Even if one quibbles with the authors’ partisanship, it is clear that the various investigations were, at best, bungled and unfailingly incompetent. “It looked like a paraplegic marching band went through the place before the evidence was even collected,” observed one independent crime-scene analyst. The apartment was never roped off, fingerprints were destroyed, trash was carted away, the backyard trampled, furniture rearranged and crucial evidence lost – includingMacDonald’s wallet, which was stolen by an MP. Miranda-phobic judicial conservatives should be mollified by the fact that even in the face of such obvious procedural impropriety, MacDonald is still in jail 16 years later.

In addition to one’s outrage at the injustice done to MacDonald, the reader will likely experience a more subtle grievance much closer to home. Less a finished book than a mass of detailed notes toward one, much of “Fatal Justice” reads like a trial brief. At its opening Potter declares soberly: “No matter what we found, whether for or against MacDonald, Fred and I agreed we wouldn’t dramatize anything beyond the documentable facts.” Too bad. Only hard-core MacDonald junkies (of which there may, of course, be many) will want to wade through this plodding, repetitive, fact-loaded tome. With wooden section titles like “A Pajama Fiber and Bloody Head Hair” and “Debris From the Bedspread,” the authors seem to have gone out of their way to avoid anything that might resemble a compelling narrative.

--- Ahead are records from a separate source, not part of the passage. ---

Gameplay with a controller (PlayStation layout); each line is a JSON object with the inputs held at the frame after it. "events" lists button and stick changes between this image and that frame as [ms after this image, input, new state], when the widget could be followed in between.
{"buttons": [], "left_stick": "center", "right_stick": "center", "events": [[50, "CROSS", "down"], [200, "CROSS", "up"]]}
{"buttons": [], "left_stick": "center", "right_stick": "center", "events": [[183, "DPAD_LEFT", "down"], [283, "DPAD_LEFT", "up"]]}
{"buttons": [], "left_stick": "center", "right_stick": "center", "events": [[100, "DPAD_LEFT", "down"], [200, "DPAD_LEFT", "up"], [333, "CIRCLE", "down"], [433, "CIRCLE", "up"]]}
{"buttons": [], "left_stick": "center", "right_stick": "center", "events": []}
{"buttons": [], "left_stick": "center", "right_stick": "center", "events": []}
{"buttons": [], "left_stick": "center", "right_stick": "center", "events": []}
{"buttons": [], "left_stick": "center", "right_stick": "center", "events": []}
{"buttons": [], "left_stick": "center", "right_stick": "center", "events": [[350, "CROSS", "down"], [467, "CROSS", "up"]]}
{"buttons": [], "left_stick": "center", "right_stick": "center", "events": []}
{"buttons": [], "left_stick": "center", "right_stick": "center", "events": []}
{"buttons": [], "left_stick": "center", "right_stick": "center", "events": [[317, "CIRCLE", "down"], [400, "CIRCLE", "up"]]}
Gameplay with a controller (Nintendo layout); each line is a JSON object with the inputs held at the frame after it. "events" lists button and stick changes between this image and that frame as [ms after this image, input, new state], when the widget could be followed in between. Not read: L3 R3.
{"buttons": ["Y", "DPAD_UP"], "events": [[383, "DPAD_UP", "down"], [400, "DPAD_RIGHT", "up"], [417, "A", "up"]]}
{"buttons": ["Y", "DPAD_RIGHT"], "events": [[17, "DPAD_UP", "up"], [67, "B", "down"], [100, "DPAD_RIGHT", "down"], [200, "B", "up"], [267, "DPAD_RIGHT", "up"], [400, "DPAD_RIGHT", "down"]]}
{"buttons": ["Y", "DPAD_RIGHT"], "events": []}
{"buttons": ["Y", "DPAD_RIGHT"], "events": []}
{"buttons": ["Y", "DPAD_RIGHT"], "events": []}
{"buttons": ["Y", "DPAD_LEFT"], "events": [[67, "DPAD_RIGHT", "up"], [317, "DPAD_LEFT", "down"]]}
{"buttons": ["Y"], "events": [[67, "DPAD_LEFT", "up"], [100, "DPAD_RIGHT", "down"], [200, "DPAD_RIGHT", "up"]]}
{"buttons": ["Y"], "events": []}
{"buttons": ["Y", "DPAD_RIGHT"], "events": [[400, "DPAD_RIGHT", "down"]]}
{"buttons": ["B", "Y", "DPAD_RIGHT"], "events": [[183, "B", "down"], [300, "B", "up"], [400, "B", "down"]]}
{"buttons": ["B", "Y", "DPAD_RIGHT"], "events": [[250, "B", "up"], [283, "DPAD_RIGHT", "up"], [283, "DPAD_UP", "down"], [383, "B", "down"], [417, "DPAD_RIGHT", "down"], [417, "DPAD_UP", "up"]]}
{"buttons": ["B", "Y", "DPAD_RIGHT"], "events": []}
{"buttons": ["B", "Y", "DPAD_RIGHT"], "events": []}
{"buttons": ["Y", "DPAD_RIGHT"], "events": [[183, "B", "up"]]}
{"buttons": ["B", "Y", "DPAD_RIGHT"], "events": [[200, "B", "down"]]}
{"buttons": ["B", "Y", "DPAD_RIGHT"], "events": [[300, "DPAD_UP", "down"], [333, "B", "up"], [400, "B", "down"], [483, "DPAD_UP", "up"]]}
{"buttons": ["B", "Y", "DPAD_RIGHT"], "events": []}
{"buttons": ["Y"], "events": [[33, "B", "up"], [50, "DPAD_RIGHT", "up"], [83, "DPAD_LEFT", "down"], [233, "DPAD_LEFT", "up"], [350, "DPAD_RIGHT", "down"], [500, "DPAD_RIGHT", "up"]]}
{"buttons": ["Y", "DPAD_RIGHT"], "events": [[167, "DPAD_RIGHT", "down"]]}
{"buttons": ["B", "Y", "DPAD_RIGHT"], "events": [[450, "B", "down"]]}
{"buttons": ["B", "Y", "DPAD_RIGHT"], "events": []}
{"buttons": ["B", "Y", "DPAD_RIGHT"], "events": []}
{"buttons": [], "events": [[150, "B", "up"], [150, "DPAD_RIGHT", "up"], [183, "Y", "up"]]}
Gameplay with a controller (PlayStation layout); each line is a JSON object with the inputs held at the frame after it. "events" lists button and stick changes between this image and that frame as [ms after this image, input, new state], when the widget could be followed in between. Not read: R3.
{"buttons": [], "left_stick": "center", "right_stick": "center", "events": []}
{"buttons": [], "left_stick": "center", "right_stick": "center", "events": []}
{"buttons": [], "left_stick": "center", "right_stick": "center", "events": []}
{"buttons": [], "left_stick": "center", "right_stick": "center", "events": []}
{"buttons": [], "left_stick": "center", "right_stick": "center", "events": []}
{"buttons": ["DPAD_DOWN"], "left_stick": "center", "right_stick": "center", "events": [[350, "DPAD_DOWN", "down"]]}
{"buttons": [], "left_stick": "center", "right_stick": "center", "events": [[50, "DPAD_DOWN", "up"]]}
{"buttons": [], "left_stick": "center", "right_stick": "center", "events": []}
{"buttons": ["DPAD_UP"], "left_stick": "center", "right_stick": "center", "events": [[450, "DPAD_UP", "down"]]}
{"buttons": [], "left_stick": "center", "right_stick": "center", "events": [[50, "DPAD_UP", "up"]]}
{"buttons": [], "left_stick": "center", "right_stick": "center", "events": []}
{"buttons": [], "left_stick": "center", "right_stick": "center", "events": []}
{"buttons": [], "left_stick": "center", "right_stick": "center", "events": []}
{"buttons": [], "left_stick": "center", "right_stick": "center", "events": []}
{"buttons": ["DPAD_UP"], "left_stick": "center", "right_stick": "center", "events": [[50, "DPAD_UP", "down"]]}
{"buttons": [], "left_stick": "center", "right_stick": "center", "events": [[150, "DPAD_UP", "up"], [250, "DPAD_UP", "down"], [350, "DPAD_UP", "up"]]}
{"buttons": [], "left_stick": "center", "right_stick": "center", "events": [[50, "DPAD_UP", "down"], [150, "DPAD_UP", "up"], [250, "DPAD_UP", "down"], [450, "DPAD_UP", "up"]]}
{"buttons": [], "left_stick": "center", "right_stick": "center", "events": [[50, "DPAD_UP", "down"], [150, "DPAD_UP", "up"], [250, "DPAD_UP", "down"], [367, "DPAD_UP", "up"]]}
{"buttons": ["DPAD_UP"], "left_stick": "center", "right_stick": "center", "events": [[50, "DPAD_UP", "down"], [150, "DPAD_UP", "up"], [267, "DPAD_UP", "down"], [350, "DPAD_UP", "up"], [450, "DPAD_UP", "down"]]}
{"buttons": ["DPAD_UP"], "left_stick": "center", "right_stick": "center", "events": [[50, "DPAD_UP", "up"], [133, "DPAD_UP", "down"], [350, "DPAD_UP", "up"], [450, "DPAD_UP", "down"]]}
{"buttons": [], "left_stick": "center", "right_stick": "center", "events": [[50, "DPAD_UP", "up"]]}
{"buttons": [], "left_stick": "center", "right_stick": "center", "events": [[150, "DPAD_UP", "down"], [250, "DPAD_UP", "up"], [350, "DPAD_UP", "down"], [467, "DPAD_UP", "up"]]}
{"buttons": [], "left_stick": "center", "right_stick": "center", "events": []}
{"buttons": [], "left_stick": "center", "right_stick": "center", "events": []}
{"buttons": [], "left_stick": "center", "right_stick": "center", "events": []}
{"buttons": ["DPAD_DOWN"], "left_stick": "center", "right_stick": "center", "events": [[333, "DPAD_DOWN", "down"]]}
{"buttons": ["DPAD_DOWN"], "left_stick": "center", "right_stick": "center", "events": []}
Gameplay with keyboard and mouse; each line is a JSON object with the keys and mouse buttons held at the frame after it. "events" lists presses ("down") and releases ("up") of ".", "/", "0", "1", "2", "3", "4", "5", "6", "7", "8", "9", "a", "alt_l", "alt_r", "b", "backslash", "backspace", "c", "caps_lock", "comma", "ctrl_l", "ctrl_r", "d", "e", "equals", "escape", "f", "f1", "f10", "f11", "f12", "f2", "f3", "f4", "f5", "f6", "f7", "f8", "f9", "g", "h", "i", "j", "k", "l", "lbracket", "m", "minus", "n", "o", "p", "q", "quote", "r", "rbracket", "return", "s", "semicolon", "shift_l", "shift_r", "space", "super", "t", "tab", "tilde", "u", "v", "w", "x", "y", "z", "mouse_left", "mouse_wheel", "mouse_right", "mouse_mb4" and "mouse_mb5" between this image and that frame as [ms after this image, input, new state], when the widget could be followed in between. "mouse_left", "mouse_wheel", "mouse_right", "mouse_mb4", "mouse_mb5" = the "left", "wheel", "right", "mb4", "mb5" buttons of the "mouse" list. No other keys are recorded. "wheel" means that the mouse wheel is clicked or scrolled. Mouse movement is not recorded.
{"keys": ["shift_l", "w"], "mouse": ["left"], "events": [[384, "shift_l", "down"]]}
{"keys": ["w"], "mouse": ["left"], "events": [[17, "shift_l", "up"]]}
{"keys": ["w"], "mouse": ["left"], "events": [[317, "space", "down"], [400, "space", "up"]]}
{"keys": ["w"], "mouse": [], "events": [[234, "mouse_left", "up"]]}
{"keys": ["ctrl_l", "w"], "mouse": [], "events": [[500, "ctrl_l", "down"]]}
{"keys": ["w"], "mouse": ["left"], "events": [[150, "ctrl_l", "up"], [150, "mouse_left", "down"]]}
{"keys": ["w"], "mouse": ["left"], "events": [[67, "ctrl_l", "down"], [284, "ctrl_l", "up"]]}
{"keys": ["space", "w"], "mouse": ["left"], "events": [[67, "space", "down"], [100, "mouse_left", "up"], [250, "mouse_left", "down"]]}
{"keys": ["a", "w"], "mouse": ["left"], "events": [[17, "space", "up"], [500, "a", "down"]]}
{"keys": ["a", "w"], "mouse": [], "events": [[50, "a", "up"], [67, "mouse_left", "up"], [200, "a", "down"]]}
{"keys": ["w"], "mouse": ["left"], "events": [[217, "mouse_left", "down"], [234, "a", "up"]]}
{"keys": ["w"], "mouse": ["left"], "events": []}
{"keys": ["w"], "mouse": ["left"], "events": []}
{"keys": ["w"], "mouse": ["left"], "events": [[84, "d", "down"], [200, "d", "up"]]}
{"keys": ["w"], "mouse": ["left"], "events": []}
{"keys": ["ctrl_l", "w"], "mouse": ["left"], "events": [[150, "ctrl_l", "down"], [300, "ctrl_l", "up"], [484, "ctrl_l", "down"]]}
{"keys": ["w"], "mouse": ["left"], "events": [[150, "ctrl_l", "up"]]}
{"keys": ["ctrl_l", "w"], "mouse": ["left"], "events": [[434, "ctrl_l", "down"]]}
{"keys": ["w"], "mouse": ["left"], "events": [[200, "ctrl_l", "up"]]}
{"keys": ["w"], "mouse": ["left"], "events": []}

This is not merely a minor esthetic complaint. In the struggle between competing versions of events, each party’s rhetorical skill in presenting its story is crucial to the outcome. McGinniss’ “Fatal Vision” – the obvious target of Potter and Bost’s book – is, if nothing else, a terrific read. Paradoxically, even though “Fatal Justice” makes a compelling case that McGinniss’ book is intellectually and morally bankrupt (when sued by MacDonald, McGinniss admitted under oath that even he doesn’t really believe his book’s thesis), he nevertheless produced a riveting book, and in so doing effectively turned popular opinion against MacDonald. By eschewing the responsibilities of narrative journalism, Potter and Bost may have inadvertently done MacDonald a fatal injustice. In journalism, as in law, simply being right isn’t always enough; one has to wonder whether “Fatal Justice” will go as far toward demonstrating MacDonald’s innocence as “Fatal Vision” went toward “proving” his guilt.

How cruelly the world has changed for Jeffrey MacDonald. A 1991 Supreme Court decision effectively undercut any further possible appeals, and at this point his vindication would require nothing less than a legislative act by the new “tough-on-crime” Congress. Exactly 25 years after the MacDonald murders, the nation is held in thrall by another grisly homicide in which the suppression of evidence and various investigative conspiracies have been charged. I wonder what MacDonald thinks when he sees his lawyer, Alan Dershowitz, defending O. J. Simpson, or his erstwhile friend Joe McGinniss in the spectator’s gallery eagerly scribbling notes for his next best-selling book.